Quando l’Fbi di Hoover e l’Mi5 incastrarono i Rolling Stones con la trappola Lsd

di Warsamè Dini Casali
Pubblicato il 2 Ottobre 2012 - 12:01 OLTRE 6 MESI FA
Mick Jagger e Marianne Faithfull alla fine degli anni ’60

ROMA – Resistettero anche all’Fbi di Hoover e all’Mi5 al servizio di Sua Maestà la Regina i pericolosi Rolling Stones. Nel ’67, non solo erano ragazzacci da non presentare in  famiglia ( a differenza dei Beatles) ma costituivano, addirittura, per il demoniaco ascendente esercitato sui giovani, una minaccia alla sicurezza nazionale. E, il famosissimo episodio di Mick Jagger e la sua ragazza di allora Marianne Faithfull sorpresi mezzi nudi mentre giocano lascivi con un Mars birichino a Redlands, la tana da miliardario di Keith Richards, assume tutto un altro significato. Una patetica messa in scena per coprire il parziale fallimento della operazione in grande stile che doveva dimostrare l’uso smodato di droghe del gruppo e la necessità conseguente di negare loro il visto di ingresso negli Stati Uniti.

La verità è saltata fuori grazie all’autore di un’ennesima biografia di Mick Jagger, Philip Norman. A una cena a Los Angeles ha raccolto la confidenza di una agente cinematografica che riferiva la testimonianza di David Jove, un produttore, che in un’altra vita, alla fine degli anni ’60, era uno spacciatore specializzato in Lsd. David Snyderman si chiamava, ma gli estimatori lisergici lo conoscevano come Acid King. Dunque, il re dell’acido viene arrestato in aeroporto a Heathrow con la roba. Per uscirne pulito gli viene proposto un patto: consegnaci i Rolling Stones e la fai franca. Detto fatto. Nel febbraio del ’67 ha stabilito contatti con Keith Richards che sembra apprezzare particolarmente l’ultimo grido in fatto di acidi, il “Sunshine”.

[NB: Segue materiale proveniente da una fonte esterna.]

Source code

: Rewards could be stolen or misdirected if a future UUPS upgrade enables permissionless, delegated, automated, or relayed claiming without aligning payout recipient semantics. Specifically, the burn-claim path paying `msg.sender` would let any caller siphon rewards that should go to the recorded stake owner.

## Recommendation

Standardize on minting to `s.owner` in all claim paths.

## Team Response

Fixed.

L’articolo sul Times a difesa di Mick Jagger

Il doppio gioco di Snyderman conduce le guardie a West Wittering, nella dimora di campagna di Richards, Redlands appunto. Entrano in 18. Rovistano, spaccano, minacciano, ma a parte qualche spinello e poche amfetamine non trovano nulla. A favore dei giornalisti montano il caso della barretta Mars: chi appartiene al giro degli Stones è marcio, è il senso dello scandalo. Il visto nel frattempo viene negato, ma per poco. La “british invasion” dei ragazzacci rock inglesi (Stones, Animals, Kinks…), che insegnano ai bianchi d’America ad amare la musica nera, è irreversibile. Il contagio stoniano negli Usa riceverà maggior impulso dalla fama di maledetti cui contribuisce non poco l’operazione Redlands.

In Inghilterra, però, non tutti furono disposti a barattare le conquiste del liberalismo pur di vedere sotto chiave quei capelloni irriverenti. Fece epoca, l’editoriale del mitico William Rees-Mogg, giornalista di punta del conservatore ma non manettaro Times: “Who breaks a butterfly on a wheel?” si intitolava il pezzo. Citando Alexandre Pope (oggi potremmo dire sparare con il fucile a una zanzara) si chiedeva, retoricamente, quale fosse il reale pericolo rappresentato dagli Stones, se una società liberale dovesse abdicare ai suoi principi allo scopo di perseguire coloro che non rispondo a canoni morali ed estetici arbitrari. Il sofisticato gentleman si dimostrò il difensore più efficace degli Stones. E ben prima che venissero a galla le macchinazioni dei servizi, ispirati dalla paranoia, guidati dal pressapochismo.